Despite the public stir, many analysts said they expected an easy win
for the measure in the legislature, where the Kremlin controls a
two-thirds majority. Final approval of the bill in the lower house, the
State Duma, could come by the end of the week. Then it heads to the
upper chamber, the Federation Council, and to Putin for his signature.
"It's objectively necessary in the country, and it will without a doubt
improve life in the country," said Valentina Ivanova, a United Russia
member of parliament and deputy chairwoman of one of the key committees
shaping the bill. In an interview, Ivanova said the Duma's budget
committee had considered close to 4,000 amendments to the measure over
the past week and had approved about 35 percent to 40 percent of them.
But she conceded that Putin and United Russia had yet to fully explain
what the legislation does and why it is needed.
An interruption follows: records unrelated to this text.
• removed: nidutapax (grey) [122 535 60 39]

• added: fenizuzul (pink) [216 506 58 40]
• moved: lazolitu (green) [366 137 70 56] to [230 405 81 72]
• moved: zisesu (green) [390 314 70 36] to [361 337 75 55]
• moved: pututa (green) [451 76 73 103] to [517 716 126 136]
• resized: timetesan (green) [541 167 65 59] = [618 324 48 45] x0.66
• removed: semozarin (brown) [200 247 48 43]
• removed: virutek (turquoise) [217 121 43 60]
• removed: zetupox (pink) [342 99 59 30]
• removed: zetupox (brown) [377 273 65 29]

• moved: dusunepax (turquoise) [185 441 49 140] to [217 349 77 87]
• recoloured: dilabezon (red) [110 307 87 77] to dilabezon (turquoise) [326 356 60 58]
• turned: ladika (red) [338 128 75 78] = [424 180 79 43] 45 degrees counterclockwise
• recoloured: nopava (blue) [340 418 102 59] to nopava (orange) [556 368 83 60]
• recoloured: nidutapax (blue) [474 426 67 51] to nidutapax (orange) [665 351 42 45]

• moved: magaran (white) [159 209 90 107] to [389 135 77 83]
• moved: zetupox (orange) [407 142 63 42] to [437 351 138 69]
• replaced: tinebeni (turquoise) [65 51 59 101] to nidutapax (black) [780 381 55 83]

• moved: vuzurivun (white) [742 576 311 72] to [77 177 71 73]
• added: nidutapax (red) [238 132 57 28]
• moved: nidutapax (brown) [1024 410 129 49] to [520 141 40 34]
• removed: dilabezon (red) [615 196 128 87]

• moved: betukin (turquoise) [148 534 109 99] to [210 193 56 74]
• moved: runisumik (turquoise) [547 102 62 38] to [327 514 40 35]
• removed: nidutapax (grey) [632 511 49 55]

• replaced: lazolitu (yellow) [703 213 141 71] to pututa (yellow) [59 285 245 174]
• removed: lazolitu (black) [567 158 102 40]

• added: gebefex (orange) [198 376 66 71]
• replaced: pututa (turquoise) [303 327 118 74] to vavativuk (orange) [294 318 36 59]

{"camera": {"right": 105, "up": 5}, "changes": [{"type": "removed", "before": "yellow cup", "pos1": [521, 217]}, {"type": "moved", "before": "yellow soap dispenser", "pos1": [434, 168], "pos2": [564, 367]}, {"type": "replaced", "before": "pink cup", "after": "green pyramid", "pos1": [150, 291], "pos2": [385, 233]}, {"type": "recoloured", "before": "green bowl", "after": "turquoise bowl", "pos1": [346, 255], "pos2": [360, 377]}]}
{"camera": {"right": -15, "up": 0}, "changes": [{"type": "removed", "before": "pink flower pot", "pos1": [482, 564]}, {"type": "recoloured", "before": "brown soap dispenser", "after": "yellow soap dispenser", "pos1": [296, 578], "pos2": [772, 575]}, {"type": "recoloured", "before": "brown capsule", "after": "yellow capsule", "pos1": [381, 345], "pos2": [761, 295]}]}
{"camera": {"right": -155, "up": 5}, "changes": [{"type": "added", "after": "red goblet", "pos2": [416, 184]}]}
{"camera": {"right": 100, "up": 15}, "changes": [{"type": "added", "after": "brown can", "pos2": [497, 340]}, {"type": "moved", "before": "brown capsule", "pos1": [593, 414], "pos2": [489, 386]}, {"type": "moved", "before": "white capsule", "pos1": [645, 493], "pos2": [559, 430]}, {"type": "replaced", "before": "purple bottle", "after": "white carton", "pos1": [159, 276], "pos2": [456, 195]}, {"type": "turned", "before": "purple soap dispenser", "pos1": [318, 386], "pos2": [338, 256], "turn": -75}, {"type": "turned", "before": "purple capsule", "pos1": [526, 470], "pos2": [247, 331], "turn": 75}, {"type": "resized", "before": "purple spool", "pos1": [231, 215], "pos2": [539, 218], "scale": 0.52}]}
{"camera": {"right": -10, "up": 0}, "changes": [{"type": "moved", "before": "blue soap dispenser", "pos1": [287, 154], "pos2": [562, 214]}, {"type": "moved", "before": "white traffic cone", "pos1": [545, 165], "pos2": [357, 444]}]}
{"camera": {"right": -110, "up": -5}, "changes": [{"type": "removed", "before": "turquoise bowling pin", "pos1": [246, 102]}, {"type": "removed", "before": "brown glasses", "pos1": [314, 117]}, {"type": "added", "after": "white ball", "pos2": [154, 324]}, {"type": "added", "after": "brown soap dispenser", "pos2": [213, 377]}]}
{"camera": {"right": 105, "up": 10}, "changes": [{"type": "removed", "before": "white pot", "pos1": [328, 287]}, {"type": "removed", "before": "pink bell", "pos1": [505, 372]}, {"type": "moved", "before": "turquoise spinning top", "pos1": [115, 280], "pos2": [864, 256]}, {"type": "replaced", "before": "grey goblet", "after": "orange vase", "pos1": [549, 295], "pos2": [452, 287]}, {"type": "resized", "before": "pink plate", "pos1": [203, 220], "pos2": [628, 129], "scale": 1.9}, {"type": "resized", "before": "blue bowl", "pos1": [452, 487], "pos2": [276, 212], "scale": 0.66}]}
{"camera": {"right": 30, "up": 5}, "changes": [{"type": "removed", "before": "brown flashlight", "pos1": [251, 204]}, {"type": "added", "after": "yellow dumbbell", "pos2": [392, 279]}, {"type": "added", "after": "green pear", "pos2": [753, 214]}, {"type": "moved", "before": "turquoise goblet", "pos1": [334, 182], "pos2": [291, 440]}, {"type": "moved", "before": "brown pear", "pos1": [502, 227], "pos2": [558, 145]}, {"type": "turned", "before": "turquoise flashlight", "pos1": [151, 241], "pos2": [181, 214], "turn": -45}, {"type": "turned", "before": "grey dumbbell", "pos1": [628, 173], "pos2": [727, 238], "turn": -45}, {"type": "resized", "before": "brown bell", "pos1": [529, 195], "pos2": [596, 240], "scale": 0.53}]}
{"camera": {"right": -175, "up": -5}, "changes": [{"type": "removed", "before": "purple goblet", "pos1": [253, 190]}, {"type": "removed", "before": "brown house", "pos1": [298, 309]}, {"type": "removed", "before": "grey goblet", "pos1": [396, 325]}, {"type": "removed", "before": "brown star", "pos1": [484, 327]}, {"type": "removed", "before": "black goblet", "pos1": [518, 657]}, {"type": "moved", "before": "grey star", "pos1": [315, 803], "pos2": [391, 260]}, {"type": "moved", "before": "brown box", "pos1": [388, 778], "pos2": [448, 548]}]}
Before it takes effect
on Jan. 1, she said, pro-Putin politicians must prove that the law was
significantly altered in the Duma to address the public's concerns.
But the bill's opponents and many independent analysts argue that the
massive number of amendments and changes made to the bill by United
Russia amount to political posturing designed to present party members
as moderates open to compromise.
"United Russia is deceiving us all. They are the ones who submitted
this, it was theirs and they approved it, and now they are talking about
these improvements. If it's a good bill, then how can we talk about
3,000 amendments?" said Alevtina Aparina, a Communist member of
parliament. "The bill was not ready, it was very poorly developed. But
they decided to push it through anyway."
Critics have pointed out that the measure targeting Russia's most
vulnerable citizens comes at the same time another Putin-supported
measure is moving through parliament. That bill would guarantee social
benefits for several million employees in the massive federal
bureaucracy, entitling them to the same free transportation, medical
care and low-cost vacations now being withdrawn from war veterans and
others.
"The social safety net will exist securely exclusively for the corrupted
bureaucracy," said Sergei Mitrokhin, a leader of the Western-oriented
Yabloko party that also is opposing the bill. "The impression is that
bureaucrats are a special caste securing socialism for themselves while
all others will be brought to live under conditions of wild capitalism."